Bangladeş’te siyasal iktidarda bulunan parti, koşulsuz olarak seküler bir sistemin hakim olması gerektiğini savunuyor ve Cemaati İslami üyelerinin sekülerizm için tehlikeli olduklarını kabul ediyor...

Bütün sorunların cevabı Bangladeş'in kısa tarihinde yatıyor.
Resmi adı Bangladeş Müslüman Halk Cumhuriyeti olan Bangladeş, Hindistan'a komşu olan bir Güney Asya ülkesidir. Devletin adındaki Müslüman ibaresine ve nüfusunun %88 inin Müslüman olmasına rağmen siyasal iktidar Laiklerin ve Hinduların elindedir. Bölgenin İslam'la tanışması Hulefa-i Raşidin yani dört halife döneminde Hz. Ömer (ra) zamanına dayanıyor. Bangladeş, Hz. Ömer (ra) özel ilgi gösterdiği bölgelerden biri olarak İslam tarihinde önemli bir yere sahiptir.

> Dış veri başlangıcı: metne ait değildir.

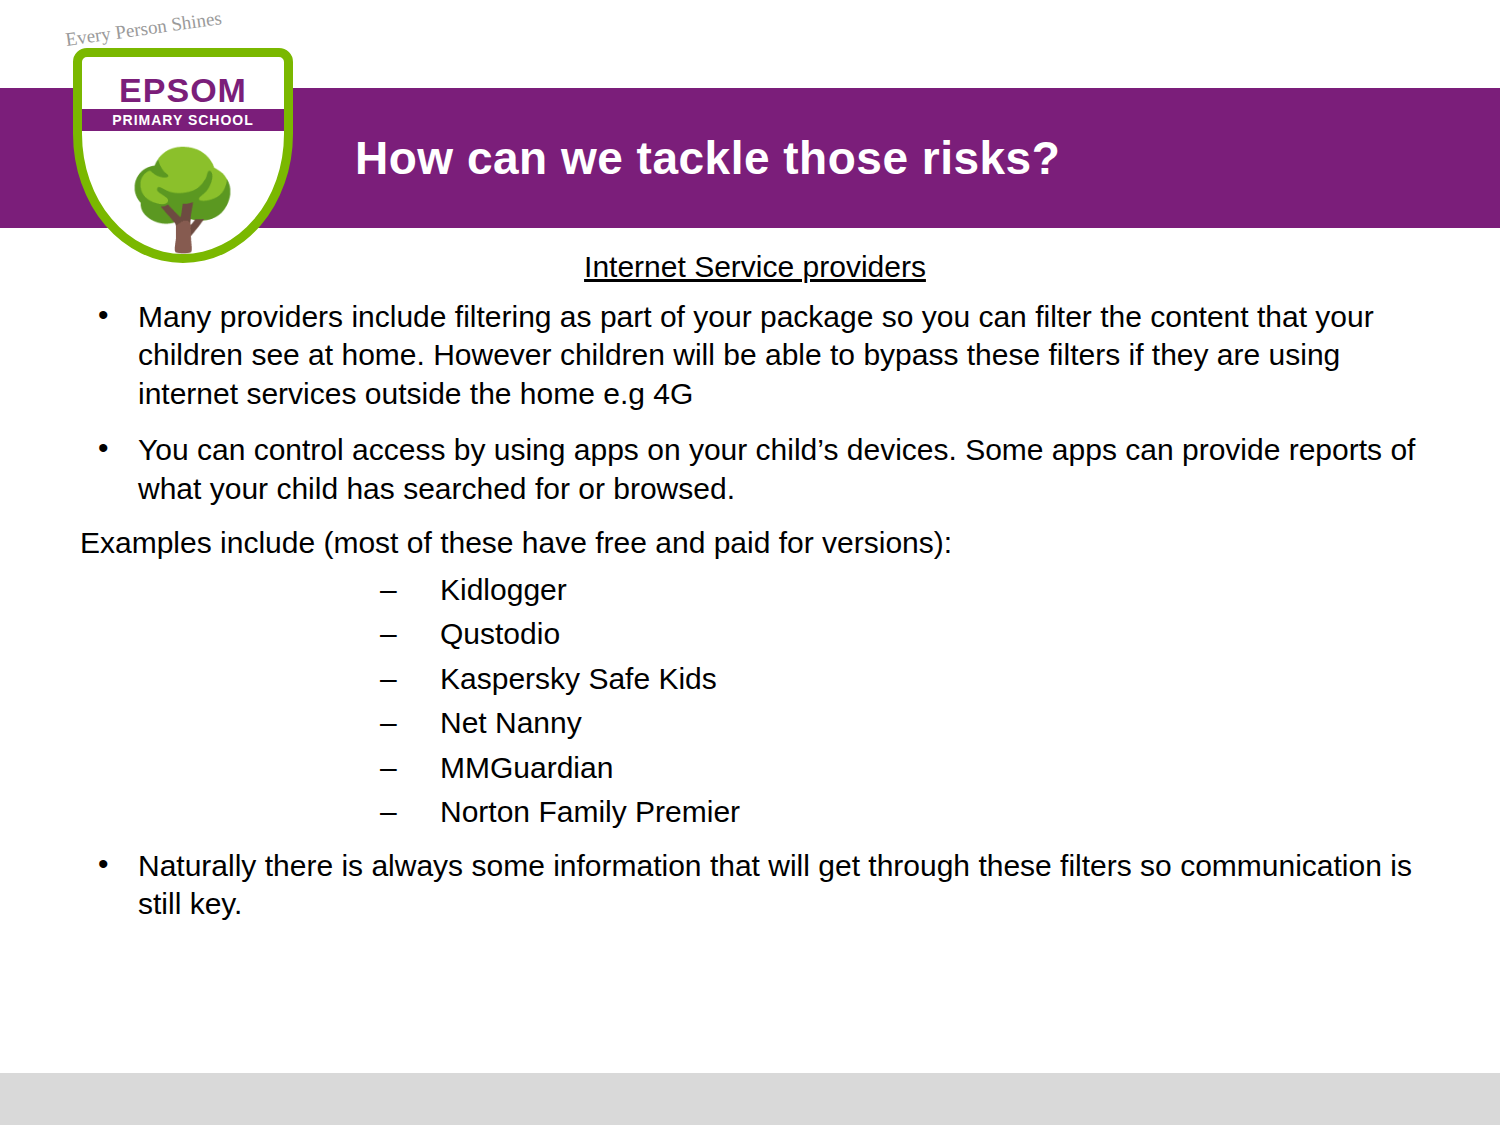How can we tackle those risks?
Every Person Shines
EPSOM
PRIMARY SCHOOL
🌳
Internet Service providers
Many providers include filtering as part of your package so you can filter the content that your children see at home. However children will be able to bypass these filters if they are using internet services outside the home e.g 4G
You can control access by using apps on your child’s devices. Some apps can provide reports of what your child has searched for or browsed.
Examples include (most of these have free and paid for versions):
Kidlogger
Qustodio
Kaspersky Safe Kids
Net Nanny
MMGuardian
Norton Family Premier
Naturally there is always some information that will get through these filters so communication is still key.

İslam'la tanıştığından beri Halifeliğe bağlı olan Bangladeş'te kara günler 1887 de başlıyor. Osmanlıya sadık olan Bangladeş'e İngiliz sömürgesi ilk olarak 1857 de adım atmış. İngilizler, otuz yıl sonra 1887 de Müslümanların iktidarını devirerek yerine Hindu ve Laiklerin olduğu ulusalcı bir devlet yapısı oluşturmak için Hindistan Ulusal Kongresini kurmuşlar. Sömürge yanlısı sekülerist tahribata karşı Müslümanlar da 1906 yılında, bugün ki Cemaati İslami'nin temeli olan "Hindistan'da Müslümanlar Birliği Partisi" kurmuş.

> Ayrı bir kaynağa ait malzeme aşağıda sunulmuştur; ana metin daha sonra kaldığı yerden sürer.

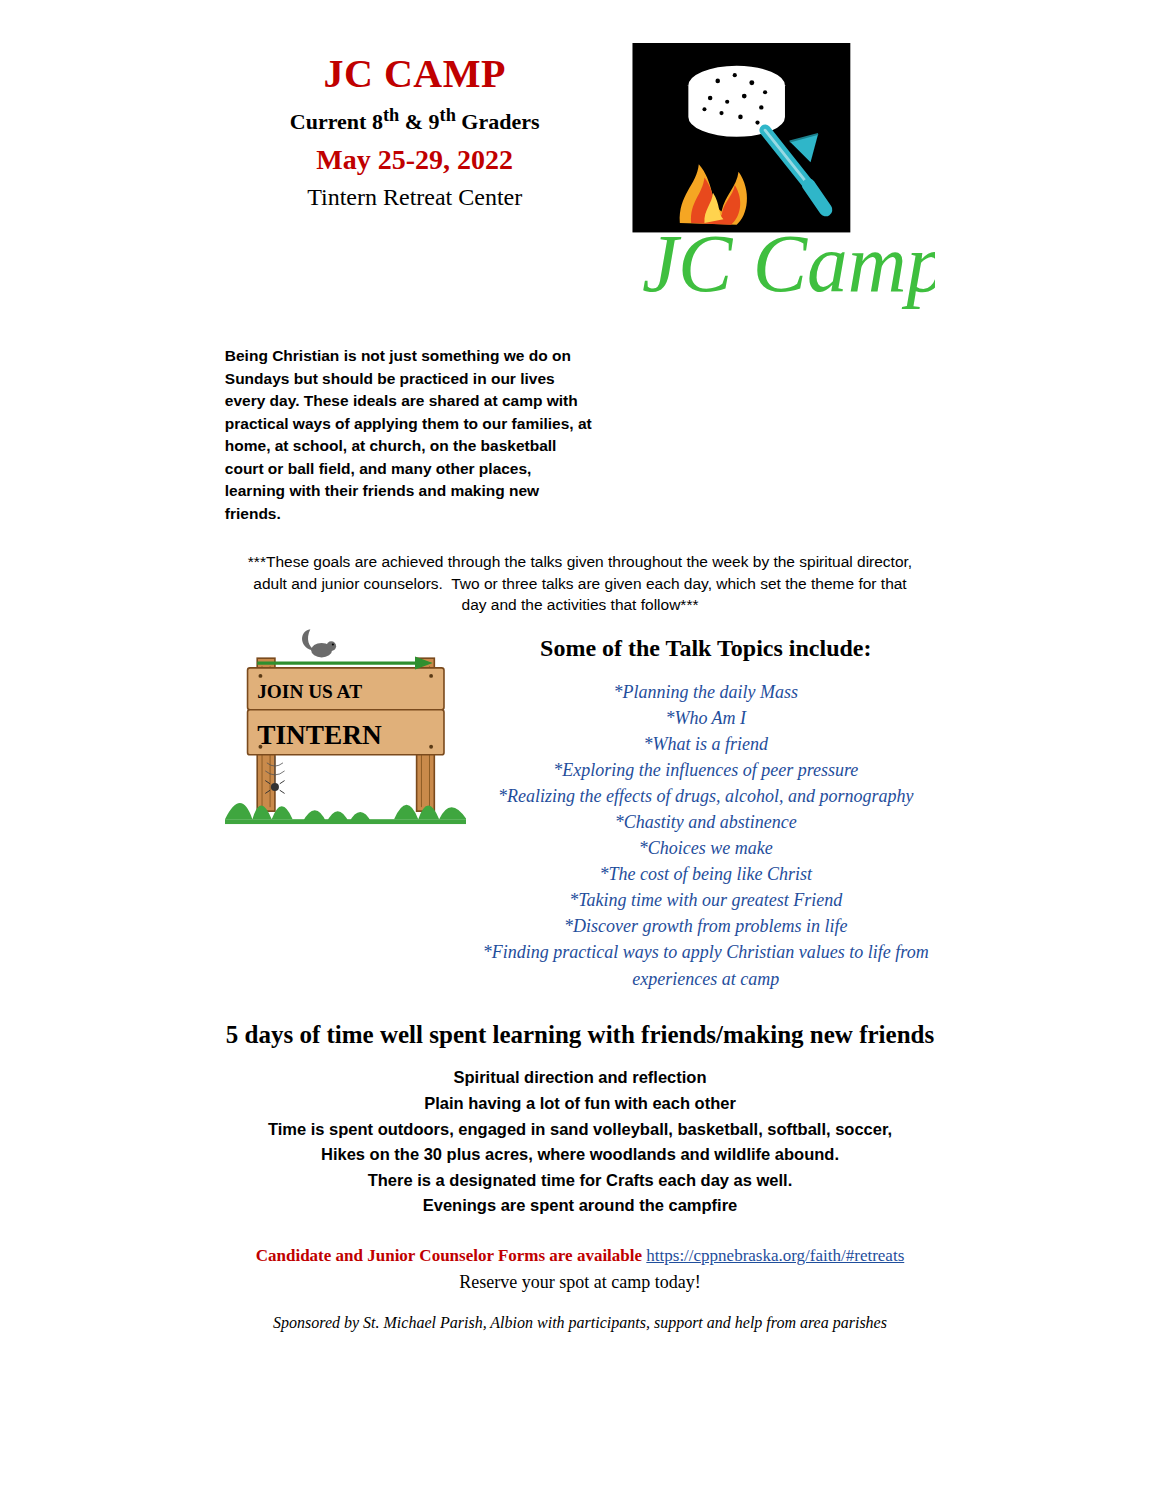JC CAMP
Current 8th & 9th Graders
May 25-29, 2022
Tintern Retreat Center
JC Camp
Being Christian is not just something we do on Sundays but should be practiced in our lives every day. These ideals are shared at camp with practical ways of applying them to our families, at home, at school, at church, on the basketball court or ball field, and many other places, learning with their friends and making new friends.
***These goals are achieved through the talks given throughout the week by the spiritual director, adult and junior counselors. Two or three talks are given each day, which set the theme for that day and the activities that follow***
JOIN US AT TINTERN
Some of the Talk Topics include:
Planning the daily Mass
Who Am I
What is a friend
Exploring the influences of peer pressure
Realizing the effects of drugs, alcohol, and pornography
Chastity and abstinence
Choices we make
The cost of being like Christ
Taking time with our greatest Friend
Discover growth from problems in life
Finding practical ways to apply Christian values to life from experiences at camp
5 days of time well spent learning with friends/making new friends
Spiritual direction and reflection
Plain having a lot of fun with each other
Time is spent outdoors, engaged in sand volleyball, basketball, softball, soccer,
Hikes on the 30 plus acres, where woodlands and wildlife abound.
There is a designated time for Crafts each day as well.
Evenings are spent around the campfire
Candidate and Junior Counselor Forms are available https://cppnebraska.org/faith/#retreats
Reserve your spot at camp today!
Sponsored by St. Michael Parish, Albion with participants, support and help from area parishes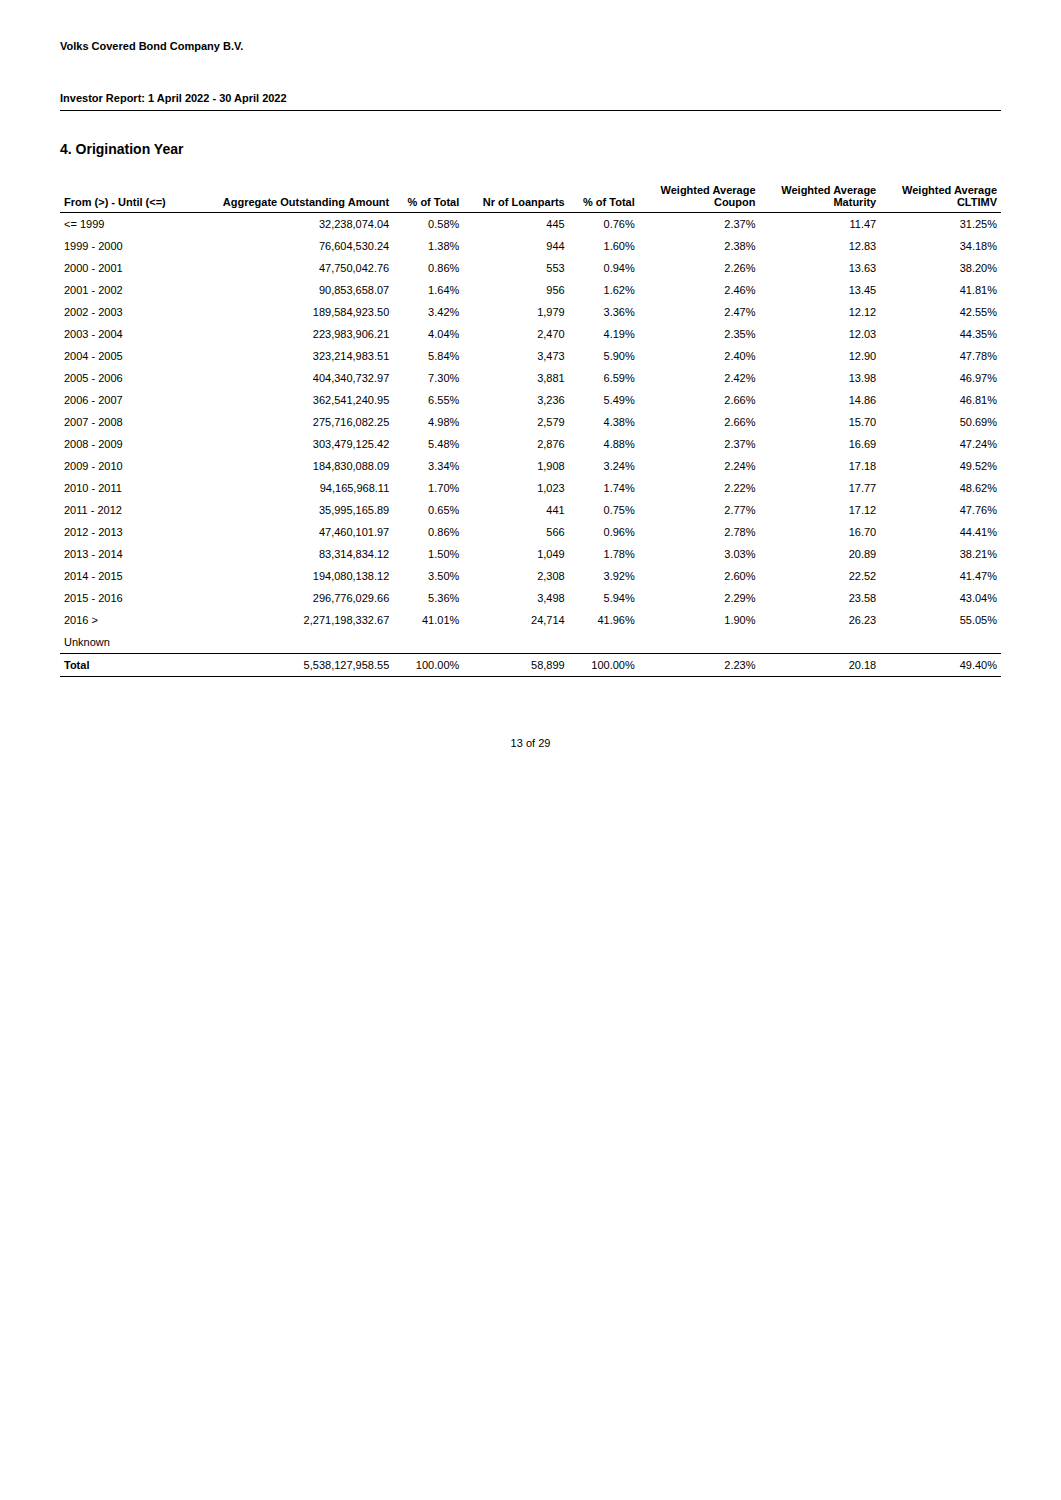Volks Covered Bond Company B.V.
Investor Report: 1 April 2022 - 30 April 2022
4. Origination Year
| From (>) - Until (<=) | Aggregate Outstanding Amount | % of Total | Nr of Loanparts | % of Total | Weighted Average Coupon | Weighted Average Maturity | Weighted Average CLTIMV |
| --- | --- | --- | --- | --- | --- | --- | --- |
| <= 1999 | 32,238,074.04 | 0.58% | 445 | 0.76% | 2.37% | 11.47 | 31.25% |
| 1999 - 2000 | 76,604,530.24 | 1.38% | 944 | 1.60% | 2.38% | 12.83 | 34.18% |
| 2000 - 2001 | 47,750,042.76 | 0.86% | 553 | 0.94% | 2.26% | 13.63 | 38.20% |
| 2001 - 2002 | 90,853,658.07 | 1.64% | 956 | 1.62% | 2.46% | 13.45 | 41.81% |
| 2002 - 2003 | 189,584,923.50 | 3.42% | 1,979 | 3.36% | 2.47% | 12.12 | 42.55% |
| 2003 - 2004 | 223,983,906.21 | 4.04% | 2,470 | 4.19% | 2.35% | 12.03 | 44.35% |
| 2004 - 2005 | 323,214,983.51 | 5.84% | 3,473 | 5.90% | 2.40% | 12.90 | 47.78% |
| 2005 - 2006 | 404,340,732.97 | 7.30% | 3,881 | 6.59% | 2.42% | 13.98 | 46.97% |
| 2006 - 2007 | 362,541,240.95 | 6.55% | 3,236 | 5.49% | 2.66% | 14.86 | 46.81% |
| 2007 - 2008 | 275,716,082.25 | 4.98% | 2,579 | 4.38% | 2.66% | 15.70 | 50.69% |
| 2008 - 2009 | 303,479,125.42 | 5.48% | 2,876 | 4.88% | 2.37% | 16.69 | 47.24% |
| 2009 - 2010 | 184,830,088.09 | 3.34% | 1,908 | 3.24% | 2.24% | 17.18 | 49.52% |
| 2010 - 2011 | 94,165,968.11 | 1.70% | 1,023 | 1.74% | 2.22% | 17.77 | 48.62% |
| 2011 - 2012 | 35,995,165.89 | 0.65% | 441 | 0.75% | 2.77% | 17.12 | 47.76% |
| 2012 - 2013 | 47,460,101.97 | 0.86% | 566 | 0.96% | 2.78% | 16.70 | 44.41% |
| 2013 - 2014 | 83,314,834.12 | 1.50% | 1,049 | 1.78% | 3.03% | 20.89 | 38.21% |
| 2014 - 2015 | 194,080,138.12 | 3.50% | 2,308 | 3.92% | 2.60% | 22.52 | 41.47% |
| 2015 - 2016 | 296,776,029.66 | 5.36% | 3,498 | 5.94% | 2.29% | 23.58 | 43.04% |
| 2016 > | 2,271,198,332.67 | 41.01% | 24,714 | 41.96% | 1.90% | 26.23 | 55.05% |
| Unknown | | | | | | | |
| Total | 5,538,127,958.55 | 100.00% | 58,899 | 100.00% | 2.23% | 20.18 | 49.40% |
13 of 29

1906 yılından sonra İngiliz sömürgeciler bölgenin Laikleşmesi için Hindu ve Budist milisleri de yanlarına alıp Müslüman katliamı yaparak bugünlerde yaşadığımız İslam âlimlerini asma furyasını başlatmışlar.
1920'de İngilizler Osmanlının hilafetini sona erdirme çalışmalarını hızlandırdığında Hindistan Müslümanları İslam birliğini ve hilafeti korumak için Muhammed Ali Cevher liderliğinde "hilafet hareketini" kurup cihada başlamış.
1935 yılında sömürgeci İngilizler, Hindistan'ın sekülerleşmesi için bir anayasa hazırlarlamış ve bu anayasa ile Ulusal Kongre Partisinin Hindistan'ın farklı bölgelerinde Ulusalcı Laik hükümetler kurmasının önünü açmış.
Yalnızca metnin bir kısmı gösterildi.